A wedding is definitely one of the most “intense” types of familial get-togethers. The speeches, the declarations, the introductions and, of course, the feelings all at once in a short amount of time could have a potential to short-circuit someone who is less prepared. I know of people who avoid weddings (and even Christmas parties) for those reasons–not because they don’t want to honor their loved ones, but because it’s too much. I know of people who say that they can’t handle too much happiness because it threatens their emotional equilibrium in the way that makes them act out. I wonder if some excessive drinking at weddings happens precisely because people need some kind of a coping strategy to help them deal with all those big feelings. Certainly, in the past, I’d be the first person at the bar and possibly asking to make multiple toasts (possibly even making a fool of myself!). I used alcohol to calm myself down, to be able to deal with emotional events, and to be able to fit in. I believed it helped me overcome shyness, introversion, and it made me gregarious and the life of the party. I didn’t know then that what I might’ve been feeling all along was emotional overload and the type of a love hangover that hurts.

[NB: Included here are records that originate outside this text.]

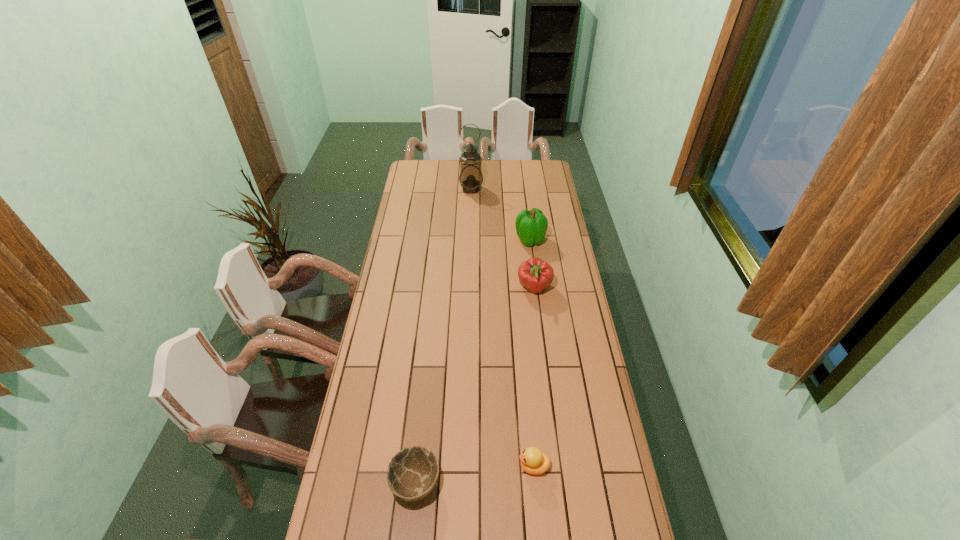
The image size is (960, 540). What are the coordinates of `free location located on the left of the nearer bell pepper` in the screenshot? It's located at (478, 288).

At what (x,y) coordinates should I click in order to perform the action: click on vacant space situated on the face of the duckling. Please return your answer as a coordinate pair (x, y). Looking at the image, I should click on (470, 466).

The image size is (960, 540). In order to click on vacant space located on the face of the duckling in this screenshot , I will do (409, 466).

Locate an element on the screen. The width and height of the screenshot is (960, 540). vacant space located 0.130m on the face of the duckling is located at coordinates (476, 466).

The width and height of the screenshot is (960, 540). In order to click on free spot located on the right of the leftmost object in this screenshot , I will do `click(500, 483)`.

Locate an element on the screen. The image size is (960, 540). object at the left edge is located at coordinates (412, 474).

The height and width of the screenshot is (540, 960). Identify the location of vacant space at the far edge of the desktop. (492, 159).

At what (x,y) coordinates should I click in order to perform the action: click on free spot at the left edge of the desktop. Please return your answer as a coordinate pair (x, y). Looking at the image, I should click on (414, 224).

Image resolution: width=960 pixels, height=540 pixels. In the image, there is a desktop. Find the location of `blank space at the right edge`. blank space at the right edge is located at coordinates (564, 358).

Image resolution: width=960 pixels, height=540 pixels. Identify the location of free spot at the far right corner of the desktop. coord(534,178).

Today, I don’t drink and must deal with good and bad situations completely sober. I am present, I am reliable, and I can be there for my family and friends without feeling too overwhelmed. The love hangover that I felt was pleasant and without any connotations of an actual hangover. Instead of feeling deflated, I felt energized and inspired. I navigated my way through the day–and the preparations leading up to it–with the full understanding and appreciation of the people who would be gathering to help celebrate. The intensity of love, the certain exaggeration of it present during a marriage ceremony, made sense in the context and I was ready, my relinquished self feeling the opposite of relinquishment. I felt accepted, cherished, and needed. I had to adapt to the situation, yes, but none of it was at the cost of my inner peace and sanity. What was left was only positive: good energy and making of memories to last a lifetime. I thought that, when I stand at the end of life looking back, that wedding day is certainly going to be a day that’s made it all worthwhile.